In an attempt to revitalize the instrument division, CBS in 1981 lured away two top executives from one of Fender’s biggest Japanese competitors, Yamaha International, a subsidiary of Nippon Gakki Co., whose musical instruments division is based in Buena Park. Yamaha Executive Vice President John McLaren became president of CBS’ musical instrument group. In turn, McLaren tapped one of his former Yamaha colleagues, Bill Schultz, to head Fender.
The new management team moved quickly to upgrade the quality of Fender’s products. CBS “invested several million dollars in a lot of new sophisticated machinery to improve precision and productivity,” recalled McLaren, who resigned his position at CBS Musical Instruments a year ago and now publishes a music industry newsletter.
“CBS has been a responsible owner and tried every conceivable thing” to pull Fender out of red ink, McLaren insisted. Also, he said many Fender employees put in 60-to-70-hour weeks in their determination to turn the company around.
Schultz would rally workers by making impromptu speeches from atop packing crates at the factory. He stressed that the battle was between America and Japan. Large red, white and blue banners were hung from the factory ceiling, and brochures emblazoned with stars and stripes were sent out with employees’ paychecks.
But McLaren said economic factors beyond Fender’s control, particularly the dollar’s increasing strength against foreign currencies, forced the company to start manufacturing overseas.
Some people within the Fender organization contend that CBS decided to sell the company just as it was about to reap the benefits from the switch to foreign manufacturing and from the development of less expensive and improved product lines.
Can Regain Position
Rhodes, the inventor who works as a consultant to Fender, declared, “It is right now we have a chance to recapture our position.” He said the Fender manufacturing operation in Fullerton recently closed for almost a year while the manufacturing equipment was “retooled” to turn out lighter and sturdier pianos that will sell for about $300 less than previously.

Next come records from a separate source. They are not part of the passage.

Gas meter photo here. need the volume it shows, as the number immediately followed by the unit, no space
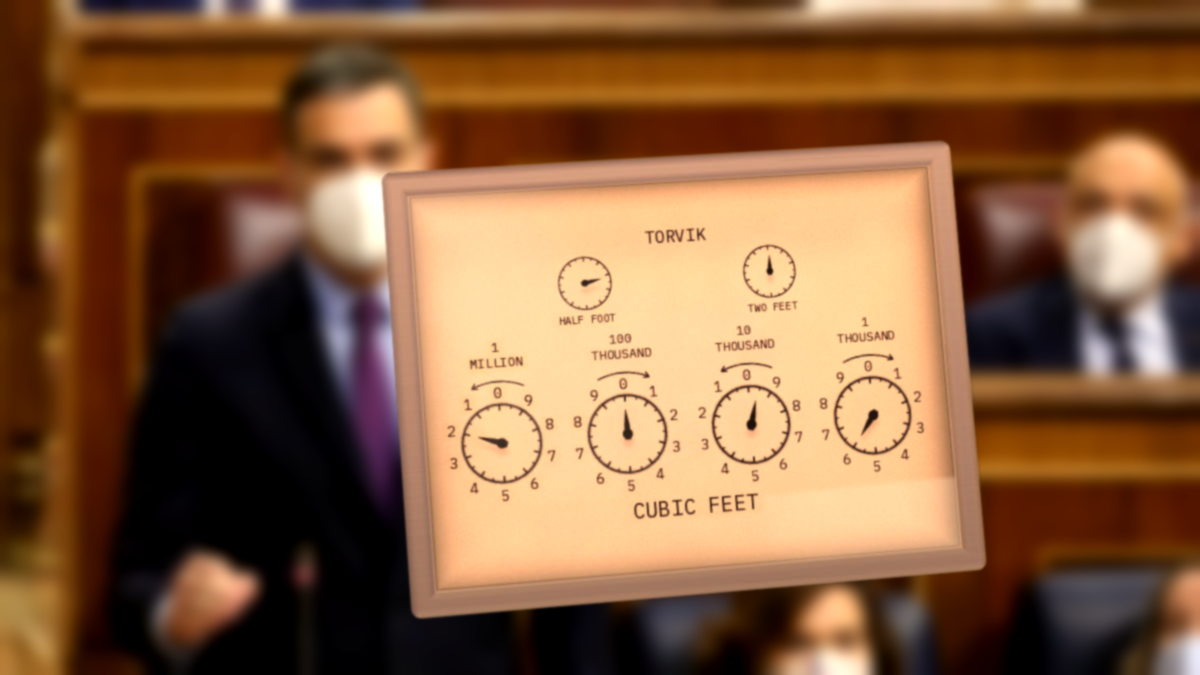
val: 199600ft³
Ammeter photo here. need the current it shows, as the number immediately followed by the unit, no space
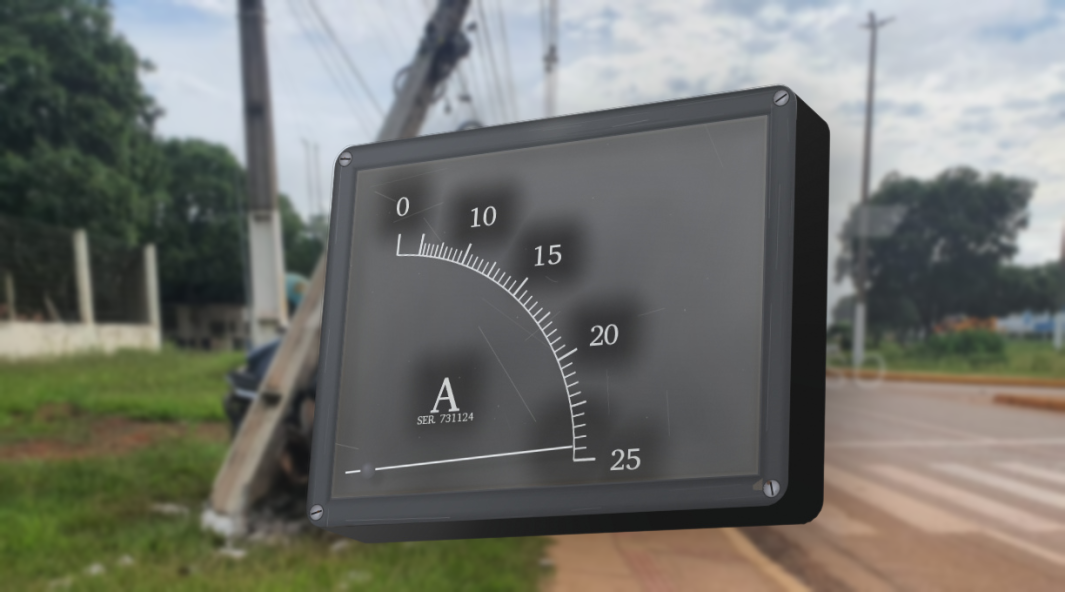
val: 24.5A
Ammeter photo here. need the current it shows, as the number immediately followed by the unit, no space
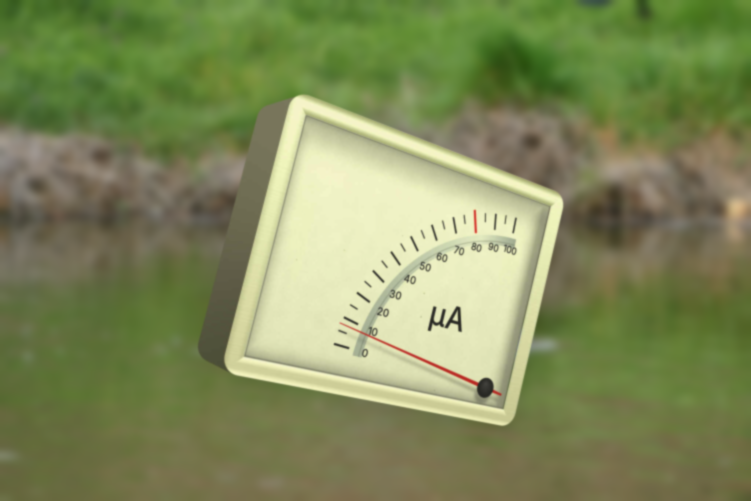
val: 7.5µA
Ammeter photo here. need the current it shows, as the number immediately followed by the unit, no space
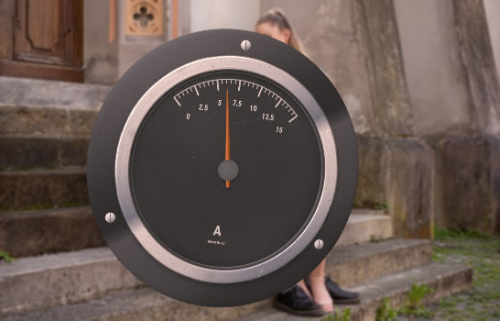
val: 6A
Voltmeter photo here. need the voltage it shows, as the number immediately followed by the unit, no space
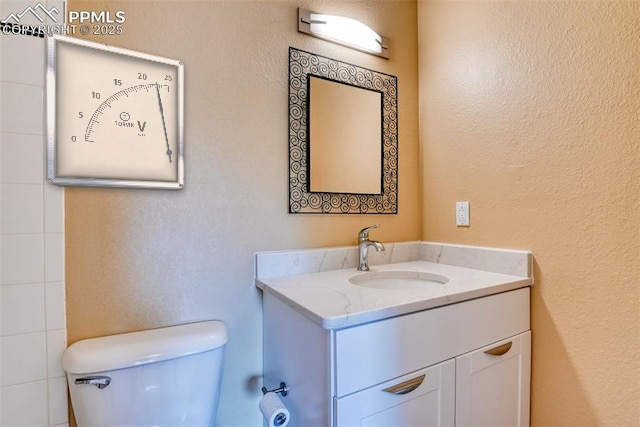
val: 22.5V
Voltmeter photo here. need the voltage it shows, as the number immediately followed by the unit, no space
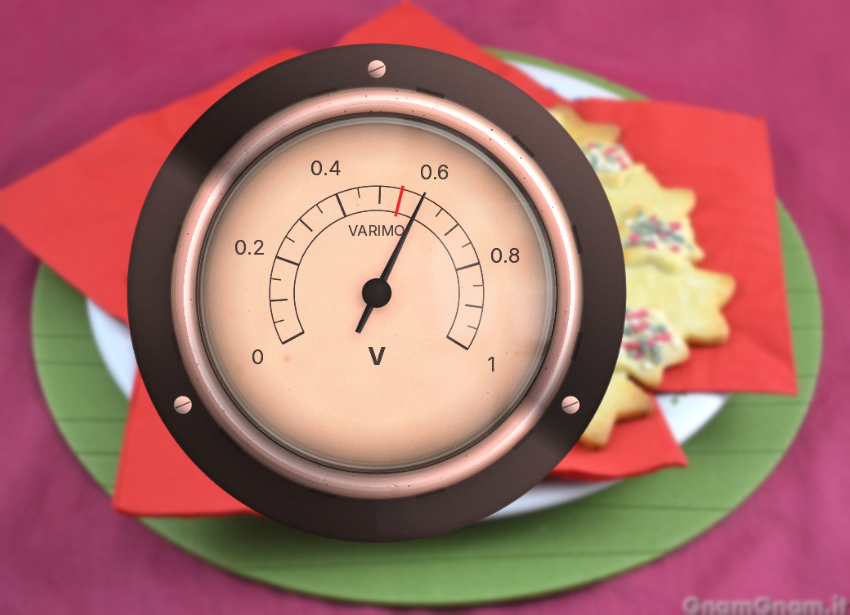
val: 0.6V
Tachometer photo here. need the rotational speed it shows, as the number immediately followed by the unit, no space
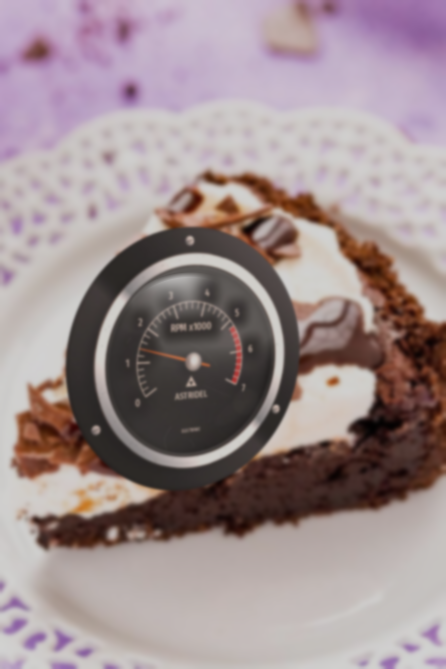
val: 1400rpm
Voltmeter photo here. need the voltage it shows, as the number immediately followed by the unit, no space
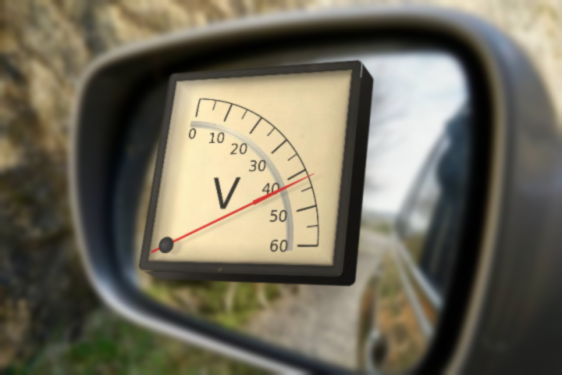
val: 42.5V
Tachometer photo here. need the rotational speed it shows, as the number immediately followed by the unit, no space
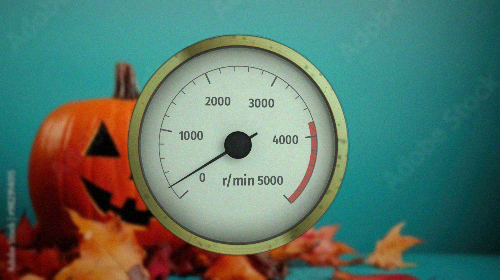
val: 200rpm
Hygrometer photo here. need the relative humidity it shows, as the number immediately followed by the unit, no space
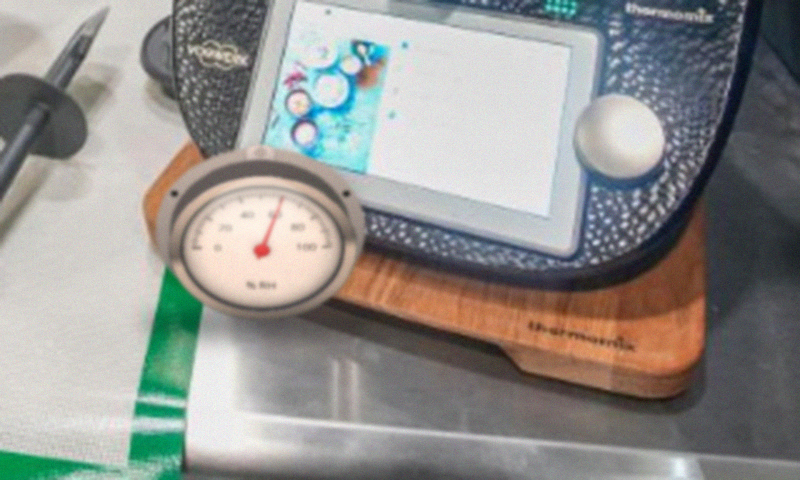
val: 60%
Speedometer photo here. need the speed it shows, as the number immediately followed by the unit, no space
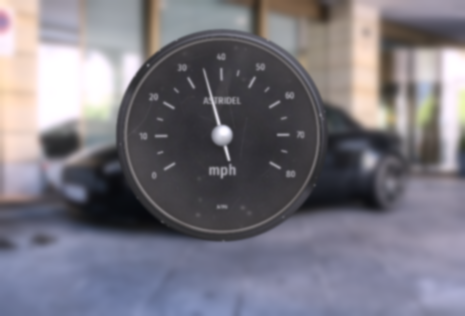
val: 35mph
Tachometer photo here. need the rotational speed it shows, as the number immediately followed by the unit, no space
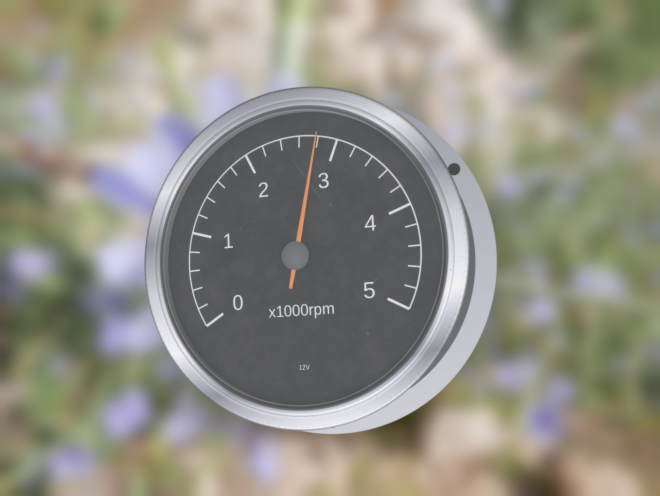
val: 2800rpm
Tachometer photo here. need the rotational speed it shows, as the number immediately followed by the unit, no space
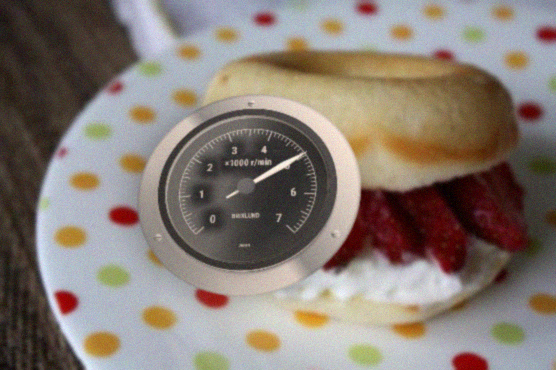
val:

Fender President Schultz, while acknowledging that the company has suffered losses for three years, said the firm could “turn around and start making a profit” in 1985. But he added that the kind of profit Fender could reap in today’s market would be “insignificant” for CBS.
Already, Fender has attracted “several” potential buyers, according to a CBS spokesman who refused to elaborate. However, Schultz acknowledged that he is one of the bidders and some Fender employees said they believe that he has the “inside track.”
Schultz said he believes that Fender would be more successful if it returned to being an “entrepreneurial” firm. “You have got to get back to an individual owning the business,” he said.